CARROSSEL

Euzébio e Reginaldo nasceram no mesmo dia e desde que aprenderam a andar se tornaram companheiros inseparáveis em tudo o que faziam. Suas casas de frente uma para outra, na rua da periferia do bairro foram testemunhas mudas das diabruras que os dois faziam.

Apesar de fisicamente idênticos, Euzébio era sarará de cabelo ruivo cacheado e esvoaçante na altura do ombro.

Reginaldo, preto daqueles que até o branco do olho é amarelo, mandava o barbeiro raspar o pixaim que nunca admitiu pente.

Brincalhões, sorridentes e levando a vida em alto astral apesar das reclamações e castigos da professora, única em suas vidas, porque depois dos quatro anos do primário, acharam que já estavam sabidos demais e abandonaram os estudos de uma vez por todas.

Reginaldo arranjou emprego na borracharia e por sua cortesia, conquistou a preferência dos clientes caminhoneiros.
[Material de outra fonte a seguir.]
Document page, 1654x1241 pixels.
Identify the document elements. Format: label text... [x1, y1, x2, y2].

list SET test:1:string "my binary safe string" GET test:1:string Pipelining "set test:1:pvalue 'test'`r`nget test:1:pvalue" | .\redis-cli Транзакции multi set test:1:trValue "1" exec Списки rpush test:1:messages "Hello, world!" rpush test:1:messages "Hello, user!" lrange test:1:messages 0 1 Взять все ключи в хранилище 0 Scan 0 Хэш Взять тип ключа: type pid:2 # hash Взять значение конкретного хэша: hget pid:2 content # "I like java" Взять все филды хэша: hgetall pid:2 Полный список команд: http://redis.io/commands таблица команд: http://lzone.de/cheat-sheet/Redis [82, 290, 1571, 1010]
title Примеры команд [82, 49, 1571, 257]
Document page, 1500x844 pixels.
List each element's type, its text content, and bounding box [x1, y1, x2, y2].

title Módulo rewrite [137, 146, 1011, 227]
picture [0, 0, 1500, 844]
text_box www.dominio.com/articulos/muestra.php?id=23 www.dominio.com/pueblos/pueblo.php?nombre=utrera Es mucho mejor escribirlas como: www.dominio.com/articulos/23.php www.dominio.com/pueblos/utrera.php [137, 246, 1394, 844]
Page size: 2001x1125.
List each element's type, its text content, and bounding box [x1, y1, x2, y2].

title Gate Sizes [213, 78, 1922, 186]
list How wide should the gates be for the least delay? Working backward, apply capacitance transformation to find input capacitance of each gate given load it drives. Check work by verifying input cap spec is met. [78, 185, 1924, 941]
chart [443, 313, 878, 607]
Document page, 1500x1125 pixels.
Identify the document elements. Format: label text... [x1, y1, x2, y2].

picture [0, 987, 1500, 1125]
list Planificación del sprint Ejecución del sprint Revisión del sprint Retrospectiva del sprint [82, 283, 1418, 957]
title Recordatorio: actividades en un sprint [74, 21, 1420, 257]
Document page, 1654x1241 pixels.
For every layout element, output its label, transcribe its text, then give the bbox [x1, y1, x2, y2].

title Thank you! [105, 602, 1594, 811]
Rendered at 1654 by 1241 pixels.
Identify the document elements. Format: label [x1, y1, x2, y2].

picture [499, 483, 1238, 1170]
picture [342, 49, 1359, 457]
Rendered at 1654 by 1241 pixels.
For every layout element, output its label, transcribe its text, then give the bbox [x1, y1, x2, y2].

Entre eles havia um senhor, já de certa idade, que lhe sugeriu abrir a própria oficina na estrada para que os caminhoneiros não precisassem entrar na cidade.

Com o entusiasmo de sempre Reginaldo chamou o amigo para sócio e juntos abriram a nova borracharia instalada no terreno baldio junto ao posto de combustível.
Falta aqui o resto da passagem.